◆ What you are asked to do: Copy the car rental confessions starting with "6 Confessions Of" and going on through "up his bonuses.", substituting "add-ons" for each "upgrades".
>> START Text to read
6 Confessions Of An Alamo Car Rental Agent
After reading these six confessions of a current Alamo car rental agent, you will learn:
- The commission hungry mindset of a car-rental agent
- How they're always trying to get you to do unnecessary upgrades
- How the cost of these upgrades are discretionary, and therefore, negotiable
- What a "deeker" is
But most of all, you will learn just how much, for at least this Alamo agent, you are his absolute adversary in his battle to get you spring for costly upgrades and beef up his bonuses.
6. IT'S A SALES JOB
First I'd like to let the cat out of the bag. Yes, we car rental agents do work for commissions! If we can get you to pay more for an upgrade, insurance, gasoline, a GPS, even an additional driver, we get a cut of the extra charges.
5. I HATE "DEEKERS"
At Alamo Rent A Car in [redacted], we are handsomely rewarded for good sales and punished if our sales are poor. The pressure this environment produces leads many of us to fine tune our skills to not only offer extras effectively and to have comebacks to all customer rejections, but to also be able to identify the customers in line as to whether they are buyers or decliners, which we call "deekers". When a customer declines everything you've offered, you've been "deeked". Get deeked enough times by a certain type of customer and you begin to feel resentment towards that group. Sometimes a customer can't be identified as a buyer or deeker until you see the state or country of the driver license. Evidently some states and countries produce more deekers than others. Deekers may at times be legitimate but often they are just cheap people.
4. CHEAP PEOPLE CAN'T FULLY ENJOY A VACATION
A typical example of a deeker is the young couple with two kids, a 3-year old and a 10-month old, on-line with strollers and packing their own child safety seats. He produces his license and credit card but she does all the talking. Offer them a more comfortable or fun vehicle than the sub-compact they have reserved and she will cut you off with a "no". She will also cut you off when you offer her the peace of mind that the insurance will give her or the convenience of prepaying for the gasoline at a discounted rate. Of course there's also a "no" to the GPS because she'll raise the stack of MapQuest printouts in her folder. Listening in silence is the helpless husband as he looks on while imagining driving a sporty SUV instead of the tiny economy car reserved. Enough of these deekers and you may find yourself working in the exit booth of the garage the following month. This punishment can cost you thousands of dollars!
>> END Text to read
>> START Data provided
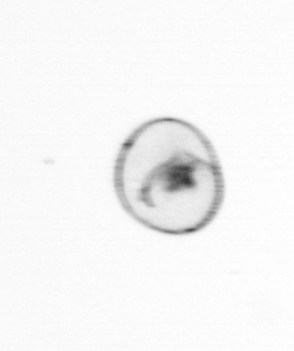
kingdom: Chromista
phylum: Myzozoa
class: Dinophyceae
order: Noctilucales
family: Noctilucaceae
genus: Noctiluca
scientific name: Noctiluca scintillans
>> END Data provided
◆ Final result:
6 Confessions Of An Alamo Car Rental Agent
After reading these six confessions of a current Alamo car rental agent, you will learn:
- The commission hungry mindset of a car-rental agent
- How they're always trying to get you to do unnecessary add-ons
- How the cost of these add-ons are discretionary, and therefore, negotiable
- What a "deeker" is
But most of all, you will learn just how much, for at least this Alamo agent, you are his absolute adversary in his battle to get you spring for costly add-ons and beef up his bonuses.